What The End Of Drizly Says About The Future Of Liquor Delivery Services

Earlier this week, it was announced that the alcohol delivery service Drizly would be ceasing operations at the end of March. Founded in 2012, it was purchased in 2021 by Uber for $1.1 billion in cash and stock. Moving forward, bourbon delivery, tequila delivery, and the delivery of beer and wines will be folded into the services offered by Uber Eats. The closure raises questions about the future of alcohol delivery services, often referred to as the "fourth-tier" of U.S. alcohol distribution, which over the last 10 years have been poking holes in the primacy of the traditional three-tier system. 

The three-tier system was established after the end of Prohibition and keeps alcohol producers, distributors and retailers in three separate lanes which, in most cases, are prohibited from overlapping. Those who make or import alcoholic beverages sell them to distributors or wholesalers who then sell them to retail outlets, including brick and mortar shops and online stores. While the initial intention was to prevent monopolies and ensure fair competition, the states also wanted a way to control and tax alcohol sales.

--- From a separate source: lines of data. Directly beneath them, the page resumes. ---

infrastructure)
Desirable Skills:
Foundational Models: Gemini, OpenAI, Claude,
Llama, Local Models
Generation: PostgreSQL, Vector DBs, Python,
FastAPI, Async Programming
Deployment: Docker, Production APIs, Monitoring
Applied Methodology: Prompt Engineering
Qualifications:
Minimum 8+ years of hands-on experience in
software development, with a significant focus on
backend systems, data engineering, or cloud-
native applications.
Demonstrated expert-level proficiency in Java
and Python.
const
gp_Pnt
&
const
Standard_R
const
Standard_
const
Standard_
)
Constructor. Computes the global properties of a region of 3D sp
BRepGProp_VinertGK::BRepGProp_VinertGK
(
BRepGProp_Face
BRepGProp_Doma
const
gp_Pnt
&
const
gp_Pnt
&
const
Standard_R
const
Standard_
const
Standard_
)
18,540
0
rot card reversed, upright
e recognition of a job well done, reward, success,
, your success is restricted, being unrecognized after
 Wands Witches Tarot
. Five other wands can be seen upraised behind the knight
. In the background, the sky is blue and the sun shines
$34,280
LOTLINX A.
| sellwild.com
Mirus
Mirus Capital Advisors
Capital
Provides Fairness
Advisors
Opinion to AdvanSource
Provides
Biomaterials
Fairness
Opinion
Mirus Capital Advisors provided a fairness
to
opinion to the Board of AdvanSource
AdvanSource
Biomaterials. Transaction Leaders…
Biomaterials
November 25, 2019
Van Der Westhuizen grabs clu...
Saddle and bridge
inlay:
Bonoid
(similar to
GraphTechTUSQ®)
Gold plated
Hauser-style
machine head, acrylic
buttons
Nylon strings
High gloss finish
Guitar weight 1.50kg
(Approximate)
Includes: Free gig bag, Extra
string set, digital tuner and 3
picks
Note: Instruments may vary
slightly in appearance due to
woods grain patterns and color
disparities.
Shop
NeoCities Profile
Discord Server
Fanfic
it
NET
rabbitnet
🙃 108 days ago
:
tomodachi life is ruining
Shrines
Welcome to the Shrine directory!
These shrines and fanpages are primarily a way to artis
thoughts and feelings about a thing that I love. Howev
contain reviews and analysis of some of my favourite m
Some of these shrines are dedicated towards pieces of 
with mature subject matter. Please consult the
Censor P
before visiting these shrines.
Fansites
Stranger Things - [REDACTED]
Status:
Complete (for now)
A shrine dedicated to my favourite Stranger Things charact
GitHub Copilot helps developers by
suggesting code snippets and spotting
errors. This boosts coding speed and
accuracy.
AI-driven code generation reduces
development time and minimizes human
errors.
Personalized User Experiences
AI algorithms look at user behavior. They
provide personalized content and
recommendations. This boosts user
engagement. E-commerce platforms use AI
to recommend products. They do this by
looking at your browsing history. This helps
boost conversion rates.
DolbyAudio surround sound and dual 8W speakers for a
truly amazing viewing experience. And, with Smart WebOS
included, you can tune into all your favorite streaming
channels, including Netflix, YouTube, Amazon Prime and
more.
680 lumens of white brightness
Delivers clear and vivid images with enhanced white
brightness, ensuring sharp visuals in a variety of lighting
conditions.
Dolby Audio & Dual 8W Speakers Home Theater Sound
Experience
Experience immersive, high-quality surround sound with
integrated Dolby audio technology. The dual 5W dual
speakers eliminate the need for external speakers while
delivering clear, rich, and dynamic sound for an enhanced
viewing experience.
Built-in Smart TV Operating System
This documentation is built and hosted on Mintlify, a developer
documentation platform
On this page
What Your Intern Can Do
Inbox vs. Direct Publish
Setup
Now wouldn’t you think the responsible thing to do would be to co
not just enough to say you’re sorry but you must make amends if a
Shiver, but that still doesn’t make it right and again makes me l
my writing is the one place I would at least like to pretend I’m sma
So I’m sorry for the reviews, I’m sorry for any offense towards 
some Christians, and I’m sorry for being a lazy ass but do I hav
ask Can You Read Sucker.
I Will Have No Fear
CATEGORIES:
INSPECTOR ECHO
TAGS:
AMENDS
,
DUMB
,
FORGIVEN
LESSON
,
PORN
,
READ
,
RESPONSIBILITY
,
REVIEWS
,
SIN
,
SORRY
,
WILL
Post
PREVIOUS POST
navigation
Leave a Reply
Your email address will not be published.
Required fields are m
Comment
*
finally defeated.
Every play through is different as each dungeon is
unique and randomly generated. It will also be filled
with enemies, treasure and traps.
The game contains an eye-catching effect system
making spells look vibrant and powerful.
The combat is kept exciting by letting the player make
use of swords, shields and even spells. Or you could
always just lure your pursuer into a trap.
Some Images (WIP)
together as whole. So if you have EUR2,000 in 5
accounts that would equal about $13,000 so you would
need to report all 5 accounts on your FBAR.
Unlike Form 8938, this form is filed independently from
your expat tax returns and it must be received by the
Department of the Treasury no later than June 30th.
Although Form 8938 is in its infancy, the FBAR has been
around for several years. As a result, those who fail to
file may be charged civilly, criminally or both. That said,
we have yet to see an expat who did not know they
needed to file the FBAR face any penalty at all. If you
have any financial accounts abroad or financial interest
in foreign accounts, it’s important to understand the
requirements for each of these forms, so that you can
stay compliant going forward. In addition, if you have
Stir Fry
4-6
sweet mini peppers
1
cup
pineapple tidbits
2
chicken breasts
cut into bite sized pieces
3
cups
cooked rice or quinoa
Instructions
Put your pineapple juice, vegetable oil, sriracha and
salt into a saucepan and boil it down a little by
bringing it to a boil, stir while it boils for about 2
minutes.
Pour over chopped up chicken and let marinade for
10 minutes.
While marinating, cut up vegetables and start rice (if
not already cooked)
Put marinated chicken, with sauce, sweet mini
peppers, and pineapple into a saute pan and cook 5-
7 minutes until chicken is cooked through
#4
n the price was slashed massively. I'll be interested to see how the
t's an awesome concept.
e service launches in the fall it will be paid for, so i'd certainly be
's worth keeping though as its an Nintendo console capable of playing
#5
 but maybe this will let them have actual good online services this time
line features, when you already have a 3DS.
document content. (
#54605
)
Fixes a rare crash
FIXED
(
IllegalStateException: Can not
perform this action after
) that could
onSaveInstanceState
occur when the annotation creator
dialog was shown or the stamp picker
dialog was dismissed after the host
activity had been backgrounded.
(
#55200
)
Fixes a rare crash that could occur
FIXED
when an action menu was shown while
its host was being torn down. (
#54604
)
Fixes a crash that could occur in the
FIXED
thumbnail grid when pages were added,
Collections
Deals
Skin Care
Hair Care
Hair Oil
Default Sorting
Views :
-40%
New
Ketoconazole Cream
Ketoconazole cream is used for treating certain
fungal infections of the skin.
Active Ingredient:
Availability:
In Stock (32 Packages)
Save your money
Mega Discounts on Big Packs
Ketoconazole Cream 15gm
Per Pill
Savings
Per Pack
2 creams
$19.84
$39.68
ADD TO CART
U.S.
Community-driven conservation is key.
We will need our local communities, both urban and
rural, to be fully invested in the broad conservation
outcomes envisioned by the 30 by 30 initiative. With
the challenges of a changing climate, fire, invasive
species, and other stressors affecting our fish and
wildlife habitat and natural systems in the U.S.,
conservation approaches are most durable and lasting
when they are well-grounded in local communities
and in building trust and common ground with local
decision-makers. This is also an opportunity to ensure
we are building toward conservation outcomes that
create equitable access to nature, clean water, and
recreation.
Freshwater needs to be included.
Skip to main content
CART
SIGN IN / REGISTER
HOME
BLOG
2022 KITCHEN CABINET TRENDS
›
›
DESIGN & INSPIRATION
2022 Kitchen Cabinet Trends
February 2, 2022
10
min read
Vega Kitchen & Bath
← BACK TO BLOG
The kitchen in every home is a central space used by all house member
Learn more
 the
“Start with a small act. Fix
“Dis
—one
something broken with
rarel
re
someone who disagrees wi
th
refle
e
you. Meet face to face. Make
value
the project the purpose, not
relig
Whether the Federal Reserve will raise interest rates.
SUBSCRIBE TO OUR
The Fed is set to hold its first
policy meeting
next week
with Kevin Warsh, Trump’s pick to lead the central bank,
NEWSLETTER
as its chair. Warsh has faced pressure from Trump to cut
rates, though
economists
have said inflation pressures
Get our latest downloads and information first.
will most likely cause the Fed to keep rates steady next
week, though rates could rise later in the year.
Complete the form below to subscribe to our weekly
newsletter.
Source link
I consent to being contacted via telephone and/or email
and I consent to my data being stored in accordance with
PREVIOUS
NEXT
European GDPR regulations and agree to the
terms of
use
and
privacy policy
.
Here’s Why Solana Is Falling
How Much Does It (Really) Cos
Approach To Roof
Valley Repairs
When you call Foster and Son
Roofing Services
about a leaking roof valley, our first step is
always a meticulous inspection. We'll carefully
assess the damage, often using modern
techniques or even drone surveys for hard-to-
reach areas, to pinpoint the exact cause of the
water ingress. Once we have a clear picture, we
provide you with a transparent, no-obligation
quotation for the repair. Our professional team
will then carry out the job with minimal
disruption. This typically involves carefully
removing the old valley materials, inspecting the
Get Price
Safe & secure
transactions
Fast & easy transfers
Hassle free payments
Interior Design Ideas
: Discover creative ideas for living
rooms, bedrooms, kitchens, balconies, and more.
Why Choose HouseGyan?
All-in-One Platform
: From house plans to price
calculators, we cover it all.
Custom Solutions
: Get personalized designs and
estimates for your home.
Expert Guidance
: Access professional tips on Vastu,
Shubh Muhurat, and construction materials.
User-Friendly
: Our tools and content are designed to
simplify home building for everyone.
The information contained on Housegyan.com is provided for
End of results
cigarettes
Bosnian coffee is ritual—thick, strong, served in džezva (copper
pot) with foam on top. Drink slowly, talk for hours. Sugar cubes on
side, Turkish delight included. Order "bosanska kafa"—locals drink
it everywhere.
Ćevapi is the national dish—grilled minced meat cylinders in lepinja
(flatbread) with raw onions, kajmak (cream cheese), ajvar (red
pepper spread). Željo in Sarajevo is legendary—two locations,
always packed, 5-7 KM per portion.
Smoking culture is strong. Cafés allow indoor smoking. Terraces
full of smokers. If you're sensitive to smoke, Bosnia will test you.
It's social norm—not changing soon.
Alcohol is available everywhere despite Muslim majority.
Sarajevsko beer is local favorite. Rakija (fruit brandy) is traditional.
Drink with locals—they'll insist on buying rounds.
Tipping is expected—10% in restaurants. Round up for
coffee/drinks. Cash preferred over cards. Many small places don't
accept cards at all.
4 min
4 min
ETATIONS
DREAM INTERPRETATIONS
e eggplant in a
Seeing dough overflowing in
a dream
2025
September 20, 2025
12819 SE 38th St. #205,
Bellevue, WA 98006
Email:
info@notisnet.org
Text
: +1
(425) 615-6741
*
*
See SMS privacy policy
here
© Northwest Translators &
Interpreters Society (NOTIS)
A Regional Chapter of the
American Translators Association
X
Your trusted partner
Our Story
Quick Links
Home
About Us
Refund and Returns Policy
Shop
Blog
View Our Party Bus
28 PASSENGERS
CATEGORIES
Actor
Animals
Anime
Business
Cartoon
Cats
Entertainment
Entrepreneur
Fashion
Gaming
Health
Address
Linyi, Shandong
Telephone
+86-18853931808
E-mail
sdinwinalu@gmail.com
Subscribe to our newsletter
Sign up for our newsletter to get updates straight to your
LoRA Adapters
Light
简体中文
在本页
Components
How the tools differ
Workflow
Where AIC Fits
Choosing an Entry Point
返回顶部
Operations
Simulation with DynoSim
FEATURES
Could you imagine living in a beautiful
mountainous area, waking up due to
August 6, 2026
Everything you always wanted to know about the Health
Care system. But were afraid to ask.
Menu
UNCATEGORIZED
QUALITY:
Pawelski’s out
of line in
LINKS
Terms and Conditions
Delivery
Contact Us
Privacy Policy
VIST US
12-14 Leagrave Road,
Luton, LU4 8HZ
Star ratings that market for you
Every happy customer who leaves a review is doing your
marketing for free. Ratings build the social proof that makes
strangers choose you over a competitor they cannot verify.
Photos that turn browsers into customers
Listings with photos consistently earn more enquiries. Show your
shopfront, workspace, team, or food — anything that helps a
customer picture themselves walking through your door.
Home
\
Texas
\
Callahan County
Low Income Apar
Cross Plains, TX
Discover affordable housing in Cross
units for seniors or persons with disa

Online delivery services gained traction in the early 21st century, delivering consumers their every want in real time. Companies like Drizly, ReserveBar, Flaviar and Minibar saw a similar need for alcohol delivery, and the fourth tier was born. Fourth tier companies, don't hold liquor licenses to produce, distribute or sell alcohol, and they don't hold inventory. They provide a technology platform, usually built on an enterprise-version of Shopify, which directs sales to local liquor stores who then fulfill the orders. In return, fourth tier companies take a portion of sales from the liquor stores, ranging from 12-25%.

By taking advantage of the inconsistencies in the sale of alcohol from state to state, fourth-tier companies have been able to circumvent local and federal law to sell beer, wine, and liquor. Drizly was an early leader and innovator in the field, partnering with producers in some instances and offering sales initiatives which took advantage of loopholes within the three-tier system. 

The profitability of fourth-tier entities grew exponentially during the COVID-19 pandemic lockdown, with stores closed to the public and alcohol use skyrocketing. The major players were soon being courted by investors. This included the venture capital wings of major liquor distributors like Southern Glazer. Though the exact investment funding is hard to trace, distributors have invested in start-up delivery services to reclaim profits, manipulate prices, and hedge their bets against future changes to the three-tier system.

The improbable economic gains of the COVID pandemic are now in a state of contraction. Drizly’s downfall is a classic example of big eating small, with Uber adopting their business model, and then folding it under the Uber Eats umbrella, eliminating a competitor and increasing their market share. So much for preventing monopolies. Fourth-tier companies are now looking around and wondering how much longer investors will be hungry for acquisitions.

The ongoing changes in the industry, fueled by technological advancements, consumer preferences, and current events, pose questions about the future of both the three-tier system and the emerging fourth tier. Critics argue the current system limits economic competition and consumer choices. As the landscape evolves, the impact on the alcohol industry's regulatory framework remains uncertain, opening discussions about potential shifts and the need for innovations in alcohol distribution.